Il n’apparaît pas équitable de laisser à la charge de la copropriété les frais non compris dans les dépens qui ont été exposés dans le cadre de la présente instance. Tenus aux dépens, Mme [W] [L] et M. [Z] [R] [L] seront en outre condamnés à payer aux syndicats des copropriétaires principal et secondaire, qui ont le même conseil et ont présenté des conclusions communes, la somme de 1 500 euros à ce titre.
— Sur l’exécution provisoire
Aux termes des articles 514 et suivants du code de procédure civile, dans leur rédaction issue du décret n°2019-1333 du 11 décembre 2019 et applicable aux instances introduites à compter du 1er janvier 2020, les décisions de première instance sont, de droit, exécutoires à titre provisoire à moins que la loi ou la décision rendue n’en dispose autrement.
Le juge peut écarter l’exécution provisoire de droit, en tout ou partie, s’il estime qu’elle est incompatible avec la nature de l’affaire. Il statue, d’office ou à la demande d’une partie, par décision spécialement motivée.
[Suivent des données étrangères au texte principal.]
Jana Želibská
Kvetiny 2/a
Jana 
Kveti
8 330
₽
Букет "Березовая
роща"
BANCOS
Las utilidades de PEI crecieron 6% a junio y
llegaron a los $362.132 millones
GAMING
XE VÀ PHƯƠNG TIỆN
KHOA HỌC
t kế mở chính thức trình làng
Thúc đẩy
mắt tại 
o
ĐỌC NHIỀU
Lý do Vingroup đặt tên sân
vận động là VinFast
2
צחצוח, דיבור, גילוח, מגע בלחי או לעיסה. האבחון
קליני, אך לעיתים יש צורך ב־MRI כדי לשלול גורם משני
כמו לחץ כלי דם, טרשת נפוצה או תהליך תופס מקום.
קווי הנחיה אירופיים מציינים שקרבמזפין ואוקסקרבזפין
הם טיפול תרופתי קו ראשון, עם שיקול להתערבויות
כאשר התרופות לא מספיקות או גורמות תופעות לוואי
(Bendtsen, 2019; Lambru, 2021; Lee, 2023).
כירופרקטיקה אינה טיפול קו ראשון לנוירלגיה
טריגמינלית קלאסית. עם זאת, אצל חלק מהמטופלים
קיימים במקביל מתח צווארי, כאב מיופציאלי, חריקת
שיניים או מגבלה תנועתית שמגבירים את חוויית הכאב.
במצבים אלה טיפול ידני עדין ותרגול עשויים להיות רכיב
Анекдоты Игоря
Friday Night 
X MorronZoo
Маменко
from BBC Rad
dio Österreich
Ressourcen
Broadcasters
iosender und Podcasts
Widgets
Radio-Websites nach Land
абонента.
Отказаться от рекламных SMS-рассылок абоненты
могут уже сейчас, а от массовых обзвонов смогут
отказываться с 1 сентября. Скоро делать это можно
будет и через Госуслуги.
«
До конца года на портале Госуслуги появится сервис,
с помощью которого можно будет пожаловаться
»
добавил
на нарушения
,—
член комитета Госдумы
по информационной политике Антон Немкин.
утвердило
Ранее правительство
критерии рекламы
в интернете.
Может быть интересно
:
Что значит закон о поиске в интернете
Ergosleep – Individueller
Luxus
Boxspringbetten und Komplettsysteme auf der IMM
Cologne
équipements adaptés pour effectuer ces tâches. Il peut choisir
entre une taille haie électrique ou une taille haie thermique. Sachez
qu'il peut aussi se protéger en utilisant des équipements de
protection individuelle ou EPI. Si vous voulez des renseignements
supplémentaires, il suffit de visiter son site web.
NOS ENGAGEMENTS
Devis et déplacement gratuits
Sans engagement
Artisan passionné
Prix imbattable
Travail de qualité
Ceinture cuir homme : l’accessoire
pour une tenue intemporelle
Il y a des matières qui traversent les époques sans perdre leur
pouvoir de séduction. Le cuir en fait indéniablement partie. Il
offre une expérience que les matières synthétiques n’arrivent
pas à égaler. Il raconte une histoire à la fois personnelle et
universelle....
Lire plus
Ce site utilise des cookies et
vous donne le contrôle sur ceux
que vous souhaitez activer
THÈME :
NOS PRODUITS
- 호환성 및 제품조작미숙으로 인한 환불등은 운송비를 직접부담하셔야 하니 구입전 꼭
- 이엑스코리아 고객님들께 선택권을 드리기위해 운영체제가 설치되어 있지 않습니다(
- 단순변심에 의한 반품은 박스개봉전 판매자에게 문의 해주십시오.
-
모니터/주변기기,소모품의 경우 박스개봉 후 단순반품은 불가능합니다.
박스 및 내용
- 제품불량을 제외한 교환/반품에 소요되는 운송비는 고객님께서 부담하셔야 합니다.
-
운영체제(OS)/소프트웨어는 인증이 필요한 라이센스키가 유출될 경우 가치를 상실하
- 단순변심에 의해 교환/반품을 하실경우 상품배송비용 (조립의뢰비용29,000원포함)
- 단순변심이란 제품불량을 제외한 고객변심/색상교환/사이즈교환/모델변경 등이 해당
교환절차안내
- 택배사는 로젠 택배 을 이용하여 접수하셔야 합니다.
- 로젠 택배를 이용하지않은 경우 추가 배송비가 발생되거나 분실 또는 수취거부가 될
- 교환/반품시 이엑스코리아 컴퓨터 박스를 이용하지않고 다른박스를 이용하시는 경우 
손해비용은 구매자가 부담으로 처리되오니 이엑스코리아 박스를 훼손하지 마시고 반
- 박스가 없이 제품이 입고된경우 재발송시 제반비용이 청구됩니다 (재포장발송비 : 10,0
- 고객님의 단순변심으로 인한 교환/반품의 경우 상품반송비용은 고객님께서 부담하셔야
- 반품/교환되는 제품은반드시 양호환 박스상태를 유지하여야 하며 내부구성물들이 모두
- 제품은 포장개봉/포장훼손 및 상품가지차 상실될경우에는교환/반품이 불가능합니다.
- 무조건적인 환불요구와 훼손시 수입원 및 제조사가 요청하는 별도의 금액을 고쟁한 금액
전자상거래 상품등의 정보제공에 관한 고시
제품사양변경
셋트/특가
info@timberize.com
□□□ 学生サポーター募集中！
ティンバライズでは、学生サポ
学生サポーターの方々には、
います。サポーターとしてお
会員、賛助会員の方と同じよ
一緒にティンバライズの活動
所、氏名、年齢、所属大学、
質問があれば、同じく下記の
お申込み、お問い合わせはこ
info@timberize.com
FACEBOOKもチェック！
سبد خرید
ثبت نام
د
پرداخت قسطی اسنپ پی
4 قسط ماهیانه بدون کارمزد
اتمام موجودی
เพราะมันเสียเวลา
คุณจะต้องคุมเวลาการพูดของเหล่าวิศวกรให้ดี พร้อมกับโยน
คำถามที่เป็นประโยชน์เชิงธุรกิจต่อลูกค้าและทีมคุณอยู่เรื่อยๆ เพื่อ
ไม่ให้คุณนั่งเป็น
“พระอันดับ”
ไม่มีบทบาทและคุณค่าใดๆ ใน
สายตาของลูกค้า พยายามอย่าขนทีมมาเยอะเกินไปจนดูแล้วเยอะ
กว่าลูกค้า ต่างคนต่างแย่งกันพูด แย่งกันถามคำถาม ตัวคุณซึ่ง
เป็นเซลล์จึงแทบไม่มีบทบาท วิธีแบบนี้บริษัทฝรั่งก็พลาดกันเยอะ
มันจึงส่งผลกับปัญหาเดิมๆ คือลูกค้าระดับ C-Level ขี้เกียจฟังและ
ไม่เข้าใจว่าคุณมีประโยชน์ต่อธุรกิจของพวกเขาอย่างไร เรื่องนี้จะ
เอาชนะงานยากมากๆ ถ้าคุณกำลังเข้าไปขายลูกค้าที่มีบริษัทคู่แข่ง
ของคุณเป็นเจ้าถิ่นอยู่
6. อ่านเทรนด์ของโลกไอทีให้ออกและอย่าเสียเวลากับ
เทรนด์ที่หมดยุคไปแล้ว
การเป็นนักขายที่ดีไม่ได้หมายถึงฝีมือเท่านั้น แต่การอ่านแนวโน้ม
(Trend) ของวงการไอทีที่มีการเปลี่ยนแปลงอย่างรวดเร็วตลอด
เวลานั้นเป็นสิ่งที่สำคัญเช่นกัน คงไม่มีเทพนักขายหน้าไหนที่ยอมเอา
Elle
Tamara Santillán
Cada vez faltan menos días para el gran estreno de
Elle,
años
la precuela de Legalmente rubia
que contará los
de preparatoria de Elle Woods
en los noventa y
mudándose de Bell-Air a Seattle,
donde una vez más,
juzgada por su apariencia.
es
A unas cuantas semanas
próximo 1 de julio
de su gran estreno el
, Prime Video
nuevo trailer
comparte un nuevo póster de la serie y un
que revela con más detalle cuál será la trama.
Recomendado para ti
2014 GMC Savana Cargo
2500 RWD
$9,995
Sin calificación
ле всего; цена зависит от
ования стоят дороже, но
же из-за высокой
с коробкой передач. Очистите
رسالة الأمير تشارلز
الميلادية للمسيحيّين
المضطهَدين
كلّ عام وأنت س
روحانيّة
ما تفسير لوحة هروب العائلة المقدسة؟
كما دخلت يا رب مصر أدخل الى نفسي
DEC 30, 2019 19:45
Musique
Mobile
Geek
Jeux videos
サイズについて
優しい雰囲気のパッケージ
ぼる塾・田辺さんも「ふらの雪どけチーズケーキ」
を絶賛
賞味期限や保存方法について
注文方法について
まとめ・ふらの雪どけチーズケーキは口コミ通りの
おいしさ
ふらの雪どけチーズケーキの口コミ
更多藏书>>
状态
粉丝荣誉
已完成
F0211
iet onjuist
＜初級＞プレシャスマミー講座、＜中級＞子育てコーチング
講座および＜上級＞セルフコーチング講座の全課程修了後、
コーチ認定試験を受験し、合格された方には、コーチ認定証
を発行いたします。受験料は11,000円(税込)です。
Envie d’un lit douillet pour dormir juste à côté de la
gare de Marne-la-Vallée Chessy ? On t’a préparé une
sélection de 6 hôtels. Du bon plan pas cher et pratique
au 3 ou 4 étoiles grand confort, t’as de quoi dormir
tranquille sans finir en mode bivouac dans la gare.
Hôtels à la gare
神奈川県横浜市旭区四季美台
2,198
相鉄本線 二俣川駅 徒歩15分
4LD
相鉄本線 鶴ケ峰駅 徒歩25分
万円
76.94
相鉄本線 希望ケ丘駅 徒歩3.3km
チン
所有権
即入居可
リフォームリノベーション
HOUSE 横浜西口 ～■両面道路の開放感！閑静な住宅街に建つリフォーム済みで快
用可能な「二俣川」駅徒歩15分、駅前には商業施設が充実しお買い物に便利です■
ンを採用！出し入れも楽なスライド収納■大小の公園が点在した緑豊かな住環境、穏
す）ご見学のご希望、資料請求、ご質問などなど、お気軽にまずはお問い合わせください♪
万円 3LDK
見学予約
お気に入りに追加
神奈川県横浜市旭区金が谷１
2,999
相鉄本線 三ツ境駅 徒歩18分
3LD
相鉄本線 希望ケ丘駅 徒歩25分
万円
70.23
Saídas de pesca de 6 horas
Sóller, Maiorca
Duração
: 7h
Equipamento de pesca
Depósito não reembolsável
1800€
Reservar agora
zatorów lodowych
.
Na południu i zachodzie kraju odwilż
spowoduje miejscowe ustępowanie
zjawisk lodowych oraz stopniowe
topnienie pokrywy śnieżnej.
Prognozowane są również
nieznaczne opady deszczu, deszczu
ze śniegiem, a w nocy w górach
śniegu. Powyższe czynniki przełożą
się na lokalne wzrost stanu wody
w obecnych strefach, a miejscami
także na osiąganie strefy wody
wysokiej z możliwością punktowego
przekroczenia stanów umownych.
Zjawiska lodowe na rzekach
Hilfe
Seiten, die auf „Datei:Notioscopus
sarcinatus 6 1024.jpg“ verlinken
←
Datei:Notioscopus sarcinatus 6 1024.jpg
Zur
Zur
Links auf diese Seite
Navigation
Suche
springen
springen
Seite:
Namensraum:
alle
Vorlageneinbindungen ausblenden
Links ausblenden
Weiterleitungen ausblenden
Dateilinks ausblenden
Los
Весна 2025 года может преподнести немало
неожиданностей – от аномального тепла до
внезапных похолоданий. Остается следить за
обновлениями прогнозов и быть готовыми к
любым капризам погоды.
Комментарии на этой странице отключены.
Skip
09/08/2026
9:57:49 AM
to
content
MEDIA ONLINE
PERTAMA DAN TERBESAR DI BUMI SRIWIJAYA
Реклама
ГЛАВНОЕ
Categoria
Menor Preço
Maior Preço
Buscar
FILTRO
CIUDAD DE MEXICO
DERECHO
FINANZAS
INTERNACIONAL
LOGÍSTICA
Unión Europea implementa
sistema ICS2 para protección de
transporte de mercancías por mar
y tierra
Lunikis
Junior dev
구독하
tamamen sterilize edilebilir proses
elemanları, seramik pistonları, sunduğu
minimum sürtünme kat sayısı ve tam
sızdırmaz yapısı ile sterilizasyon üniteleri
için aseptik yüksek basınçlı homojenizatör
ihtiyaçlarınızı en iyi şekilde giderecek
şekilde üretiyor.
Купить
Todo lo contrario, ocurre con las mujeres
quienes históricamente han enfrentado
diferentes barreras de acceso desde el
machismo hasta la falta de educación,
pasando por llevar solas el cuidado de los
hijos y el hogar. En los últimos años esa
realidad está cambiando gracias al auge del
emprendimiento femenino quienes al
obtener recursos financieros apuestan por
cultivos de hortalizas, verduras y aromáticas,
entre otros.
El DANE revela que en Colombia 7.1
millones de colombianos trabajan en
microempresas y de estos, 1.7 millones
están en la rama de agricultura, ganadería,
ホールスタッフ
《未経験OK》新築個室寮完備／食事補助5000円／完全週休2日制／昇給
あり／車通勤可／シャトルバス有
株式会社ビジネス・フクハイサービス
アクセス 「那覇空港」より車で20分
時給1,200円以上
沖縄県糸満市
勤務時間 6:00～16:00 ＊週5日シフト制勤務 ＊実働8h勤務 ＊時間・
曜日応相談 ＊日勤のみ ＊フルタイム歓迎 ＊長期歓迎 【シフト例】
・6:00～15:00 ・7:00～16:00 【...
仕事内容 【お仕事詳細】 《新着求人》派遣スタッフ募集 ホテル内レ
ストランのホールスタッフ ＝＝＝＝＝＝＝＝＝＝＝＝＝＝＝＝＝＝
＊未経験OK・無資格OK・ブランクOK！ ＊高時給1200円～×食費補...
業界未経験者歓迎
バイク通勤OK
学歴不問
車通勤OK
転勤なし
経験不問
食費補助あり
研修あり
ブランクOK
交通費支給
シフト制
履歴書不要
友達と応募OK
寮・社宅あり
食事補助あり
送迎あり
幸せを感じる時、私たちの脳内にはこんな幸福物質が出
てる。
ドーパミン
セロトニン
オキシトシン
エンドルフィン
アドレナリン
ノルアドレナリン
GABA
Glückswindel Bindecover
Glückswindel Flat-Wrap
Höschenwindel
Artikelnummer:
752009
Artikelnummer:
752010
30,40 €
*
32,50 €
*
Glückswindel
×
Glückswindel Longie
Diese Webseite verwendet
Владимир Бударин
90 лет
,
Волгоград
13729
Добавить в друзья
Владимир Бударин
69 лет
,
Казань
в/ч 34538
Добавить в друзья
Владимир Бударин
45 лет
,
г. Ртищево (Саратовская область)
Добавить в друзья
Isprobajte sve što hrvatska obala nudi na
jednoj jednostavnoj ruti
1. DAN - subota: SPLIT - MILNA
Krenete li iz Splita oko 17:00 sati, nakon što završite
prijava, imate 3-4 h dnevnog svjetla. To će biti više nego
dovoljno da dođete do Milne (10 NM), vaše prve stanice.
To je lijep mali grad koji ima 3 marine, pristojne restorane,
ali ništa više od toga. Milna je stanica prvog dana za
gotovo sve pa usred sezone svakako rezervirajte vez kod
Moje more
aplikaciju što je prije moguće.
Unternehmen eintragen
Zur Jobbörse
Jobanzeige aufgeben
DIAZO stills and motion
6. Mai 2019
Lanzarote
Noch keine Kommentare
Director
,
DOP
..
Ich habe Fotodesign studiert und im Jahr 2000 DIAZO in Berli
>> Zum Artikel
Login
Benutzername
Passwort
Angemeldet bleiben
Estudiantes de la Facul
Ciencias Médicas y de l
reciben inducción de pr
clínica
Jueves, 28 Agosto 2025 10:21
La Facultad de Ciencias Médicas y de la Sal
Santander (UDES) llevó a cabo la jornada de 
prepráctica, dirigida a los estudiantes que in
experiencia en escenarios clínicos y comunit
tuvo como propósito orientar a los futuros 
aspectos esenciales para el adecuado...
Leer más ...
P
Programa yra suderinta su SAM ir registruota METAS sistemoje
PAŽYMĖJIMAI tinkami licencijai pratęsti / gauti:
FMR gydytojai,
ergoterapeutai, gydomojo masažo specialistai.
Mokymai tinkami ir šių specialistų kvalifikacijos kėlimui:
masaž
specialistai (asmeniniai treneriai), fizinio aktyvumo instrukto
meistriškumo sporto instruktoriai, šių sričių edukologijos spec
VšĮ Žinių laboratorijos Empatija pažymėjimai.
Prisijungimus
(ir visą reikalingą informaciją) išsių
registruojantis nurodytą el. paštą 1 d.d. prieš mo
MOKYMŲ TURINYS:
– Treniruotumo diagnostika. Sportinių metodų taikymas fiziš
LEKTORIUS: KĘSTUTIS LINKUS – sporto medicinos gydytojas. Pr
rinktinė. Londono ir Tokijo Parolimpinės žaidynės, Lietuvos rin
En l’espèce, la nature des condamnations prononcées et l’ancienneté du litige justifient que l’exécution provisoire de droit ne soit pas écartée.
PAR CES MOTIFS,
Le tribunal, statuant par un jugement réputé contradictoire, en premier ressort, après débats en audience publique et par mise à disposition au greffe,
CONDAMNE solidairement Mme [W] [L] et M. [Z] [R] [L] à payer :
— au syndicat des copropriétaires principal de la Résidence [Localité 11] Italie de l’immeuble sis [Adresse 5] la somme de 8971,22 euros au titre des charges de copropriété entre le 20 juillet 2022 et le 1er octobre 2024 à titre principal avec intérêts au taux légal à compter du jour de l’assignation ;
— au syndicat des copropriétaires secondaire de la Résidence [Localité 11] Italie de l’immeuble sis [Adresse 7] la somme de 762,95 euros au titre des charges de copropriété entre le 17 janvier 2023 et le 1er octobre 2024 à titre principal avec intérêts au taux légal à compter du jour de l’assignation ;
DEBOUTE les demandeurs de leur demande de paiement au titre des frais de recouvrement ;
CONDAMNE solidairement Mme [W] [L] et M. [Z] [R] [L] à payer :
— au syndicat des copropriétaires principal de la Résidence [Localité 11] Italie de l’immeuble sis [Adresse 5] la somme de 1 000 euros à titre de dommages et intérêts ;
— au syndicat des copropriétaires secondaire de la Résidence [Localité 11] Italie de l’immeuble sis [Adresse 7] la somme de 1 000 euros à titre de dommages et intérêts ;
CONDAMNE solidairement Mme [W] [L] et M. [Z] [R] [L] à payer :
— au syndicat des copropriétaires principal de la Résidence [Localité 11] Italie de l’immeuble sis [Adresse 5] la somme de 1 500 euros au titre des frais irrépétibles ;
— au syndicat des copropriétaires secondaire de la Résidence [Localité 11] Italie de l’immeuble sis [Adresse 7] la somme de 1 500 euros au titre des frais irrépétibles ;
CONDAMNE solidairement Mme [W] [L] et M. [Z] [R] [L] aux entiers dépens de l’instance ;
RAPPELLE que l’exécution provisoire du jugement est de droit.
Fait et jugé à [Localité 11] le 13 Mars 2025.